Halimo's grave stone, weatherworn and surrounded by overgrown grass

This project, led by PI Dr Fozia Bora in collaboration with the Anglo-Somali Society, Cartwright Hall Art Gallery, Everyday Muslim, Bradford City of Culture 2025, the University of Bradford and the Bradford Literature Festival, will uncover the buried history of ‘A Somali Village in Colonial Bradford’. In May-October 1904, the Great Exhibition in Lister Park, inaugurating Cartwright Hall and promoting Bradford's businesses, displayed its star attraction: the Somali Village. 100 Somali individuals lived in a walled compound – 60 men, 20 women and 20 children – attracting 348,550 visitors, the most profitable of the entertainments. This Sapling-funded project will enable the first steps towards Bradford marking the Somali Village to speak to a range of new audiences: the UK Somali community with its critical research questions; the multilingual Bradford community; the public at large who will visit Bradford City of Culture 2025. Via this project, Bradford can build on self-critical responses in German provincial towns, addressing their colonial histories, e.g., the 2005 Oldenburg State Museum’s exhibition, “The Somali Village in Oldenburg 1905 – A Forgotten Colonial History”. We will tell the stories of these ‘Villagers’ – often polyglot cosmopolitans – by centring British Somalis in the public reinterpretation of this history, and enabling the local and contemporary art/culture scene to address issues including the white ethnographic gaze and “looking back” as an act of resistance, crucially avoiding re-display of the Somali community in its internal diversity. This inclusive approach in co-curating with the very community whose ancestors were put on show is ground-breaking, surpassing exhibition practices developed in France, Germany and the UK over 30 years.
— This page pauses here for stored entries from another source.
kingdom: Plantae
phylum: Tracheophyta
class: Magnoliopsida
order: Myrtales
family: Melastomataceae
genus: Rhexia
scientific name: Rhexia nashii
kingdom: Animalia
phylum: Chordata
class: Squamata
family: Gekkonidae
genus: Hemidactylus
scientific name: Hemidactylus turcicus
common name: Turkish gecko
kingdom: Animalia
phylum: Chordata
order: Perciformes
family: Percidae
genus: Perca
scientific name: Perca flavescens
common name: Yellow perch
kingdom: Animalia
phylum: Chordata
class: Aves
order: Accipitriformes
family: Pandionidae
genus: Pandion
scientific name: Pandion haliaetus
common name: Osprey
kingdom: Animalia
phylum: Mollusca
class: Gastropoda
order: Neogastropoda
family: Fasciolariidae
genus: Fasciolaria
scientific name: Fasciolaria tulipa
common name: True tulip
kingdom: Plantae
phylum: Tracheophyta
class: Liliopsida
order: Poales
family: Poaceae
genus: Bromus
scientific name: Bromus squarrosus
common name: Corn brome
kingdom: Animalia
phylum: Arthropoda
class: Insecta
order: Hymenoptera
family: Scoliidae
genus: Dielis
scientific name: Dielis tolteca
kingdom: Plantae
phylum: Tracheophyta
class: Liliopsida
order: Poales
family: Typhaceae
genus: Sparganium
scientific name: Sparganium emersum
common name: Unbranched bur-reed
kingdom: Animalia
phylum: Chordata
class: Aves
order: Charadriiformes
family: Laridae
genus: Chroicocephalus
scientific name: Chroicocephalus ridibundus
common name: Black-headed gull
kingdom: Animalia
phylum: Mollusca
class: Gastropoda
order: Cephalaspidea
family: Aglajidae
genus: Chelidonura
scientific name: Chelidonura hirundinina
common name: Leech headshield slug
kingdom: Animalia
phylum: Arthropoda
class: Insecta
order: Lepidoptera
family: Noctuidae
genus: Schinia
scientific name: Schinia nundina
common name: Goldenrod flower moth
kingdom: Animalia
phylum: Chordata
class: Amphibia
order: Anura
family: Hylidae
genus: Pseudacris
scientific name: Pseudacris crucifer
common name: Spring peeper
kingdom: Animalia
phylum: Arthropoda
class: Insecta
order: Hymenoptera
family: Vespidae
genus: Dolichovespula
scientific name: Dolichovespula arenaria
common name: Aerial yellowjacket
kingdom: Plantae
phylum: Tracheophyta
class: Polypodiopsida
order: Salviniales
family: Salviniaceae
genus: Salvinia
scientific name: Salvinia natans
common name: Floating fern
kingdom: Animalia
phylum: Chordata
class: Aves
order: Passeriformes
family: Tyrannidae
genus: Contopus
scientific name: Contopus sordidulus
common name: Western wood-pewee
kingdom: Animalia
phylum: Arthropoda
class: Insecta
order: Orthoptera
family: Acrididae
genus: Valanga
Somali voices, often absent or deeply obscured in metropolitan and provincial colonial archives, will speak back from the past through recovery of family and oral histories of the carwo (“people of the fair”), and co-create both the research and the cultural outputs.

The project will include workshops on exploring shared goals in research and exhibiting the findings of the research.

Further details will follow in due course.